▸ **TASK INSTRUCTIONS**
Format the rows from the line with "## How to include your own stuff?" up to and including the line with "After you have" as a numbered list, omitting blank lines.

▸ **Dataset entries**

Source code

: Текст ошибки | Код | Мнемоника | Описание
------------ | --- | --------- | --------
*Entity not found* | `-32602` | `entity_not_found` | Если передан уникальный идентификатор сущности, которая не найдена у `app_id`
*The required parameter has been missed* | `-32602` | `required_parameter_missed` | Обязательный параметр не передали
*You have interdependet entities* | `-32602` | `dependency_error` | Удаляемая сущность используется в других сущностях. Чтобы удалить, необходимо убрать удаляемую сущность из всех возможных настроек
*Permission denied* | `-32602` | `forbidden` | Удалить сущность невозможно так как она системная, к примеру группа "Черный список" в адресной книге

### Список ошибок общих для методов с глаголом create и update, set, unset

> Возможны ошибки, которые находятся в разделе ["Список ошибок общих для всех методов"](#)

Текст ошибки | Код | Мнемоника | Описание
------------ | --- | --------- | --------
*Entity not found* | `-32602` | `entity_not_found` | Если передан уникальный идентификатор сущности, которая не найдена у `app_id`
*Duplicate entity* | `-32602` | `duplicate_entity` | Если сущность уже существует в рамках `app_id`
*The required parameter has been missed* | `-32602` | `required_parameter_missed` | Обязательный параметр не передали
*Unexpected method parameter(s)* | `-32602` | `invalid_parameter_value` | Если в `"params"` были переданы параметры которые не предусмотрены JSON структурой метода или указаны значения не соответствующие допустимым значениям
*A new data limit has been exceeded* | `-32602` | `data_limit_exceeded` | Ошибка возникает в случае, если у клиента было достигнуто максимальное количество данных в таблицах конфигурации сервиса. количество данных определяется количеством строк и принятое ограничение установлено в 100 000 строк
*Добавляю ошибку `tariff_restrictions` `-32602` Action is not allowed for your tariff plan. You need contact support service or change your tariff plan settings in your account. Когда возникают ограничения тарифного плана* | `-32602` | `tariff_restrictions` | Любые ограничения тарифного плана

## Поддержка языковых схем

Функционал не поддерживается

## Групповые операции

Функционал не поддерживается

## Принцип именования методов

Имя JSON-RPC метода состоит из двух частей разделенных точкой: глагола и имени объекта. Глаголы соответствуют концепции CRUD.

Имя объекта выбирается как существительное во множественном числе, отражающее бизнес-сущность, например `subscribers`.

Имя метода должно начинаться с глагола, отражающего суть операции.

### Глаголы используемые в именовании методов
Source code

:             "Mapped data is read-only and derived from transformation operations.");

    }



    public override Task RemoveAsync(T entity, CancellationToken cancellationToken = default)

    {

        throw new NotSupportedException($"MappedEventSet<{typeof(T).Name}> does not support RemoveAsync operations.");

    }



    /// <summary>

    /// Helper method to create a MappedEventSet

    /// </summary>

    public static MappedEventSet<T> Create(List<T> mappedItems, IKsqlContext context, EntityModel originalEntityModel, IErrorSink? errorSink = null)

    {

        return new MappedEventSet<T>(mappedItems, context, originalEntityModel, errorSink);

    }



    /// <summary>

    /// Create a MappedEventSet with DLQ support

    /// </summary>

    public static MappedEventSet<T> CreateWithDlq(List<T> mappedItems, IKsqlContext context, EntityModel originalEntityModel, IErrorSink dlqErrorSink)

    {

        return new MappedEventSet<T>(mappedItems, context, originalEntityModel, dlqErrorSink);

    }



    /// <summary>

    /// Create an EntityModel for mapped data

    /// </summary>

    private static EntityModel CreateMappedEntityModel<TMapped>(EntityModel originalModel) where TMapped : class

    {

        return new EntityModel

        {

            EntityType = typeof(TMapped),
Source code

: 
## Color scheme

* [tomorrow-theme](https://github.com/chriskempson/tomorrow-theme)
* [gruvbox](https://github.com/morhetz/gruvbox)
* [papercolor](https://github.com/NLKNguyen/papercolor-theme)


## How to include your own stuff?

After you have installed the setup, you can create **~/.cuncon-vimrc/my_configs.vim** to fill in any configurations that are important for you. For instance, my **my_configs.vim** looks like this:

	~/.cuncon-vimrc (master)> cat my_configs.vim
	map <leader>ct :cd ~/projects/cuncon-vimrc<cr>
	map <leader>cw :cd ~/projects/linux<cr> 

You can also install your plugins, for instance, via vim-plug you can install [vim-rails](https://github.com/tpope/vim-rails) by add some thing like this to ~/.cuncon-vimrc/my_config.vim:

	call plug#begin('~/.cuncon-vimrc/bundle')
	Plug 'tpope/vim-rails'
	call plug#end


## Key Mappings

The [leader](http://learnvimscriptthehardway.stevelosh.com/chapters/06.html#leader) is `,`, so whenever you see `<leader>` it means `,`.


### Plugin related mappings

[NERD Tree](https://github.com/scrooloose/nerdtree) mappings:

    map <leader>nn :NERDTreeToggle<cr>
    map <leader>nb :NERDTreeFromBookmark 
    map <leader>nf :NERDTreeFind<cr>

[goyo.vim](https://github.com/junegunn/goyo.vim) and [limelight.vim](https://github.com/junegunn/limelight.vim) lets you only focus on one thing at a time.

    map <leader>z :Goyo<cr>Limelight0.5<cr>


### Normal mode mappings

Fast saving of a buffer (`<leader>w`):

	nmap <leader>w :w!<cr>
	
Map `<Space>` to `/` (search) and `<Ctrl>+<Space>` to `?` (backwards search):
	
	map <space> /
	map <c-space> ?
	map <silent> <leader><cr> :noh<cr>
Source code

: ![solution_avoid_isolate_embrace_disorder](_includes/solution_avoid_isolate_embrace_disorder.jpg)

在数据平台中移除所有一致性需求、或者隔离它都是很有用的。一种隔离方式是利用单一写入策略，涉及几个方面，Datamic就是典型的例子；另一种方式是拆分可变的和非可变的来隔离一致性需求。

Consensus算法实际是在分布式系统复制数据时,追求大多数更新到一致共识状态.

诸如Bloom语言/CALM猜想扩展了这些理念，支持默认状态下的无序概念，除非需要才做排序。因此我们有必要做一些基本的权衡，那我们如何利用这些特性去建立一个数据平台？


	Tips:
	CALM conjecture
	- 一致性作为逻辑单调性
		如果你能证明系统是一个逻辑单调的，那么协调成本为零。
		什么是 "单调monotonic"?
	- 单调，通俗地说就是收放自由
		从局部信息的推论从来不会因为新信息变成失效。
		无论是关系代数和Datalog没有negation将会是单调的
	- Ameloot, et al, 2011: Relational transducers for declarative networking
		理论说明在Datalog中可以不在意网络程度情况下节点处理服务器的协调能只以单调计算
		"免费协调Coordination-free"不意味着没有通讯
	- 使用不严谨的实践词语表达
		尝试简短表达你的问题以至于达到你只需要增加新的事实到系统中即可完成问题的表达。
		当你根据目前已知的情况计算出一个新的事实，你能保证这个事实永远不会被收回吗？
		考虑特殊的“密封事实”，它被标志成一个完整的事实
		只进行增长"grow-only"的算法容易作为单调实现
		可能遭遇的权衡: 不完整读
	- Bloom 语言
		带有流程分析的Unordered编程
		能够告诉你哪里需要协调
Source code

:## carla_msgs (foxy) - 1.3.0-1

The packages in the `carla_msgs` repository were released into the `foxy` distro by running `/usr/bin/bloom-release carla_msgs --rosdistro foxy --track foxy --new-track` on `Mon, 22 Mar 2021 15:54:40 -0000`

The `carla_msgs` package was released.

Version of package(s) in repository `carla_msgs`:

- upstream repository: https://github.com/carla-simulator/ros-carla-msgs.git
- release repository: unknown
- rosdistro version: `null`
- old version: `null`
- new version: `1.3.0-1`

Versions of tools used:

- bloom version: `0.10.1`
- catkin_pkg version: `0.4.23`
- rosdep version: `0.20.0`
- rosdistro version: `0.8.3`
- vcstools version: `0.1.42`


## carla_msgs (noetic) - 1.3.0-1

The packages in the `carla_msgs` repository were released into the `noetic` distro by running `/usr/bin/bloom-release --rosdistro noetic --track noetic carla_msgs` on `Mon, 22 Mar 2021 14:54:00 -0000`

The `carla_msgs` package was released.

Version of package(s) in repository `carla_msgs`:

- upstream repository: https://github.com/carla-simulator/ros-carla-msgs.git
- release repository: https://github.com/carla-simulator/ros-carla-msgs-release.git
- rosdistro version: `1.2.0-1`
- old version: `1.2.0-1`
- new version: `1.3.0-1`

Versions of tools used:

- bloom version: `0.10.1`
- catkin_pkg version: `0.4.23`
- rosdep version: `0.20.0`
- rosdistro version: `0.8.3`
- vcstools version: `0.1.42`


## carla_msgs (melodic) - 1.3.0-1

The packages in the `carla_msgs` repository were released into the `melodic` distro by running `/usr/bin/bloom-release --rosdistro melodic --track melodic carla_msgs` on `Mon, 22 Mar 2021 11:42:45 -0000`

▸ **TASK OUTPUT**
1. ## How to include your own stuff?
2. After you have installed the setup, you can create **~/.cuncon-vimrc/my_configs.vim** to fill in any configurations that are important for you. For instance, my **my_configs.vim** looks like this:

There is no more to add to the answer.